Given instruction a: Give the records, from the line with "family: Diparidae" through the last line of the records (both included), as a Markdown table with the columns Row and Line. Number each row, skip blank lines, and leave out the picture lines.

Text passage:
>>>

Rewilded wetlands absorb floods and safeguard urban settlements, demonstrating that river health underpins the resilience of the civilizational city (Landscape Performance Series, n.d.). In schools and public squares, children learn from elders who share stories of river renewal, while artists and musicians draw inspiration from its flow, embedding ecological awareness into the city’s cultural identity. Markets along swimmable rivers offer produce grown on revitalized floodplains. Festivals, rituals, and daily practices reinforce rivers as living commons, embedding ecological responsibility into the civic imagination.
Framed as a civilizational city, rivers are central lifelines of cultural, ecological, and spiritual life. Contrary to the modern industrial city which is based on resource extraction, control, and isolating humans from their environment, the civilizational city flourishes by harmonizing its urban development with the natural cycles and currents of its river systems. It is “civilizational” because the river does more than sustain the material foundation of the city; it nurtures identity, memory, and meaning.
The civilizational city draws its vitality from the river. They gauge success not merely by economic growth but by how well cities can maintain harmony between humans, rivers, and the broader ecosystem.
Systems
The systemic architecture of the civilizational city stems directly from its epistemological shift: when rivers are known as kin and co-creators of civilization, institutions, economies, and designs must reflect reciprocity and care rather than control. Governance is polycentric and commons based. Basin councils convene Indigenous leaders, women’s cooperatives, scientists, artists, spiritual practitioners, entrepreneurs and government actors, as co-stewards. Their legitimacy comes not from sovereignty over territory but from embodying the worldview that rivers are living commons whose flows sustain civilizational continuity (Whanganui District Council, n.d.; Rivers are Life, 2024).
Economic life reflects this shift in thinking. Rather than extractive markets, prosperity is shared through forms of “river equity”—community fisheries, regenerative farming on floodplains, and industries that rely on water while renewing it in turn. When rivers are treated as shared heritage, the logic of exploitation gives way to practices of distributive justice. Wealth does not accumulate in one place but moves, much like the river itself, sustaining both livelihoods and ecological health (Dombroski et al., 2018; Rafuse, 2025).

<<<

Information supplied:
>>>

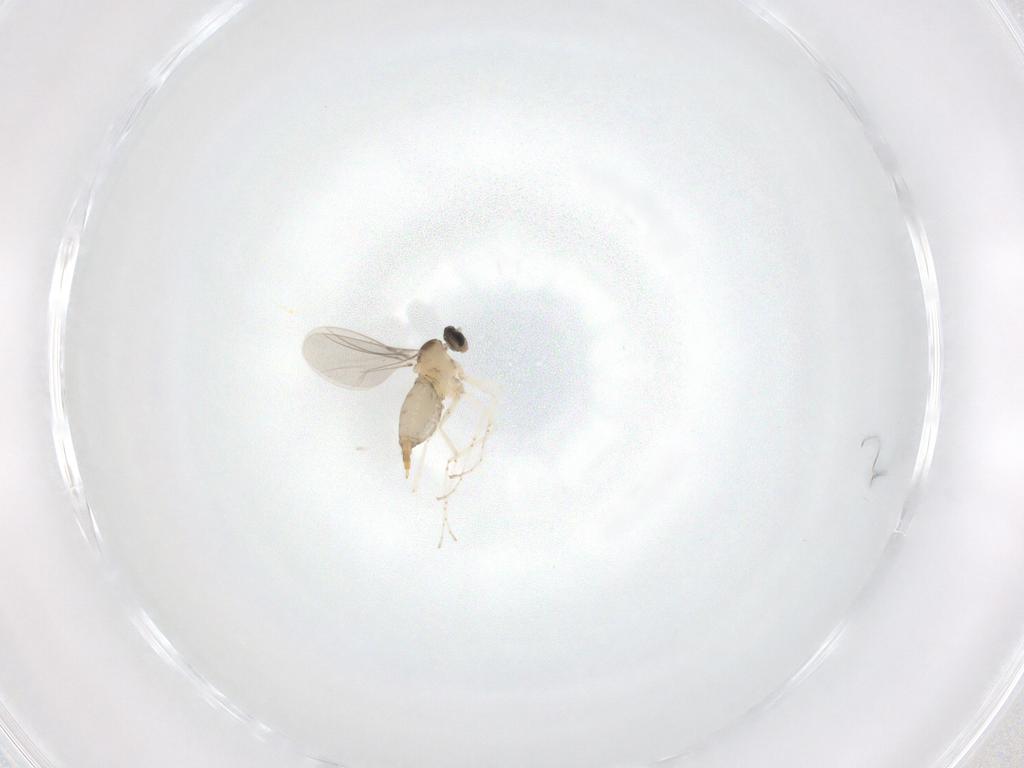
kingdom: Animalia
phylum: Arthropoda
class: Insecta
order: Diptera
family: Cecidomyiidae
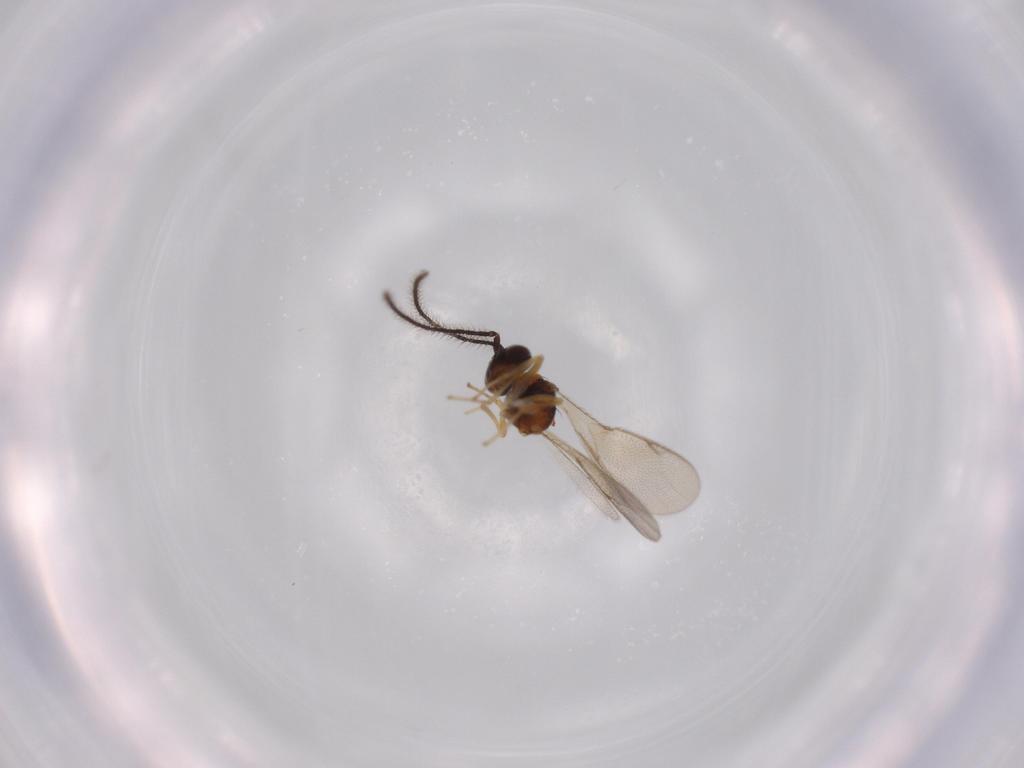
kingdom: Animalia
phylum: Arthropoda
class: Insecta
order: Hymenoptera
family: Diparidae
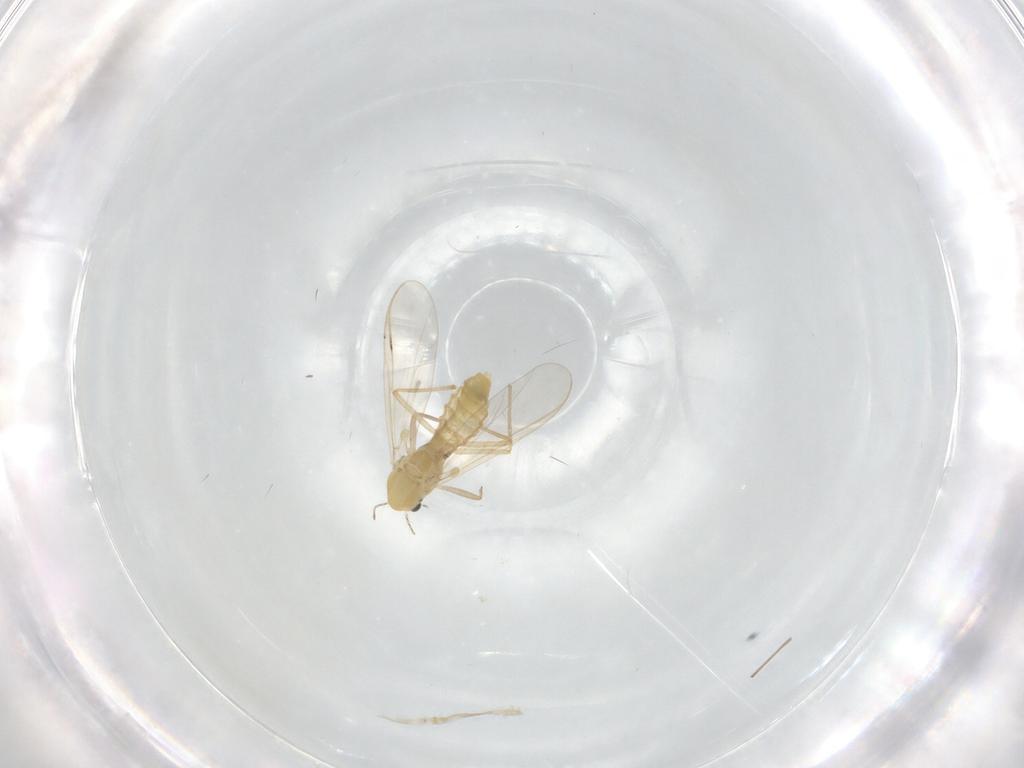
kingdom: Animalia
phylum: Arthropoda
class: Insecta
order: Diptera
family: Chironomidae
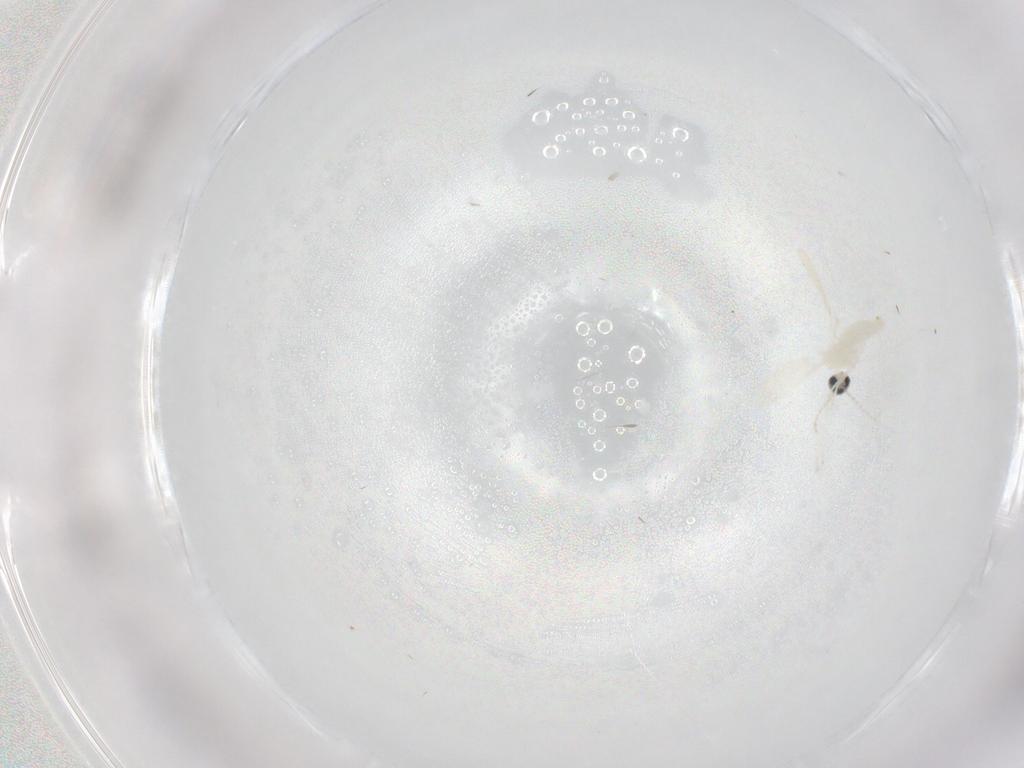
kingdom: Animalia
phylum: Arthropoda
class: Insecta
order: Diptera
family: Cecidomyiidae
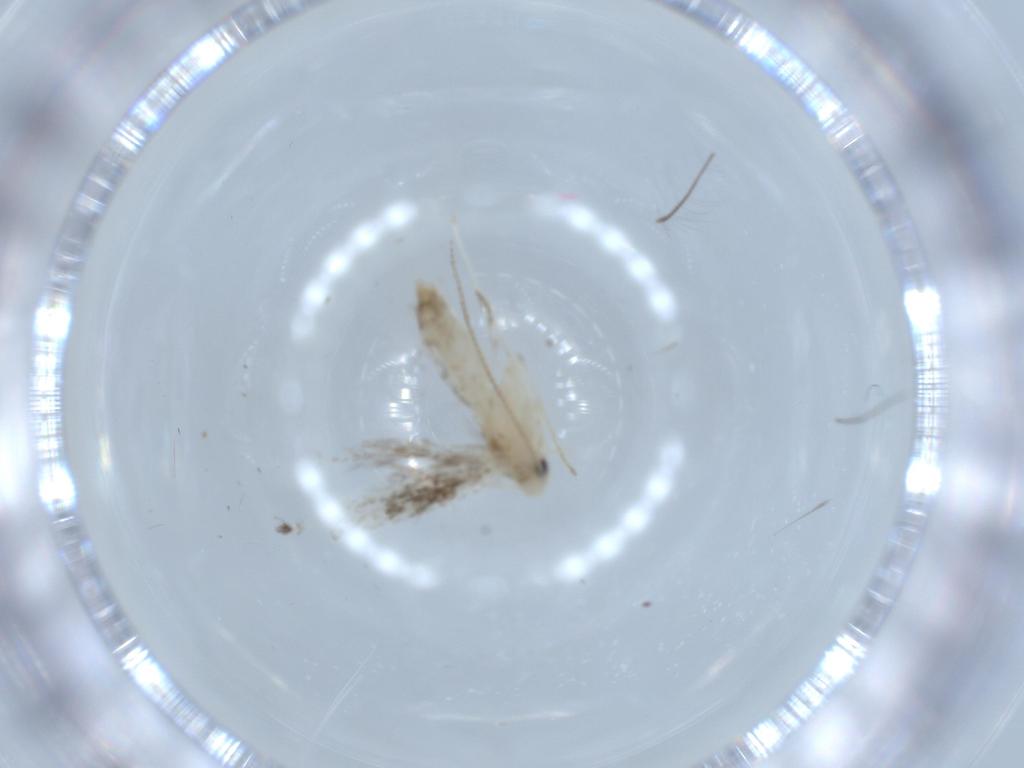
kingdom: Animalia
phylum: Arthropoda
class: Insecta
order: Lepidoptera
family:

<<<

Given instruction b: Take the passage on the civilizational city further from the point where it stops.

Exercise response a:
| Row | Line |
|---|---|
| 1 | family: Diparidae |
| 2 | kingdom: Animalia |
| 3 | phylum: Arthropoda |
| 4 | class: Insecta |
| 5 | order: Diptera |
| 6 | family: Chironomidae |
| 7 | kingdom: Animalia |
| 8 | phylum: Arthropoda |
| 9 | class: Insecta |
| 10 | order: Diptera |
| 11 | family: Cecidomyiidae |
| 12 | kingdom: Animalia |
| 13 | phylum: Arthropoda |
| 14 | class: Insecta |
| 15 | order: Lepidoptera |
| 16 | family: |

Exercise response b:
Urban planning also shifts within this worldview. Here, cities are imagined as riverscapes rather than landscapes, their architecture and infrastructure aligned with the rhythms of flowing water (Wantzen et al., 2023). Wetlands and green corridors double as ecological buffers and cultural gathering places. Along the riverbanks, ceremonial grounds, gardens, and art spaces weave spirit and culture into everyday urban life. In this vision, the city is no longer apart from the river but an extension of it—a living organism that learns, adapts, and regenerates with its waters.
Finally, at a planetary scale, the worldview of rivers-as-commons underpins transboundary cooperation. The global river commons movement institutionalizes rivers as shared civilizational heritage, fostering agreements that transcend national borders and reflect humanity’s collective duty to safeguard the flows that sustain life (Petersen -Perlman et al., 2017; Moving Rivers, n.d.).
Strategically, these systems are not simply technical arrangements; they are the institutional embodiment of a new epistemology. The civilizational city known as the River of Dharma endures by flowing with, not against, the river.
Worldview
The River of Dharma scenario represents an epistemological shift from anthropocentric mastery to relational knowing. Here, rivers are no longer seen as inert objects to be measured, engineered, or controlled, but as living systems that shape knowledge, culture, and meaning. The idea of riverscapes makes this shift tangible: cycles of flood and renewal are understood not as disruptions to suppress but as sources of cosmology, ritual, and identity (Vazhayil & Wantzen, 2023; Allan, 2004).
This shift in knowing resonates with Sarkar’s ontology, which suggests that civilizations endure not through extraction but by harmonizing with nature’s flows (Sarkar, 1989). In this view, rivers are not just backdrops but epistemic agents—co-authors of history and civilization who shape languages, practices, and shared imaginaries. Civilizational renewal is thus tied to epistemic renewal: to see rivers anew is to reimagine what it means to know and to become as a civilization.
Metaphor
The River of Dharma flows as the current of civilization. It does not hurry toward conquest but moves with patience, shaping valleys of memory and opening deltas of possibility. Its floods call societies to humility, its droughts to restraint, and its confluences to the strength that comes from diversity. The river whispers that justice, compassion, and renewal are not abstract ideals but living currents felt in every bend, every tide, every return to the sea. To journey with the river is to journey with the cosmos, carried forward not by mastery but by trust in the flow.
In this vision, the river serves as a civilizational compass, reminding societies that true prosperity arises through balance. Its floods and droughts reflect impermanence, warning against hubris and excess. Echoing this, Kabir’s words— “The river that flows in you also flows in me” (Poet Seers.org, n.d.)—and the Māori saying, “I am the river, the river is me,” (Whanganui District Council, n.d.) capture an epistemic kinship that binds human identity and civilizational destiny to the river’s flow. The River of Dharma, then, becomes more than a metaphor: it is a call to civilizational renewal, guiding humanity toward balance, compassion, and unity with the wider cosmos (Sarkar, 1985; Pagey, 2025).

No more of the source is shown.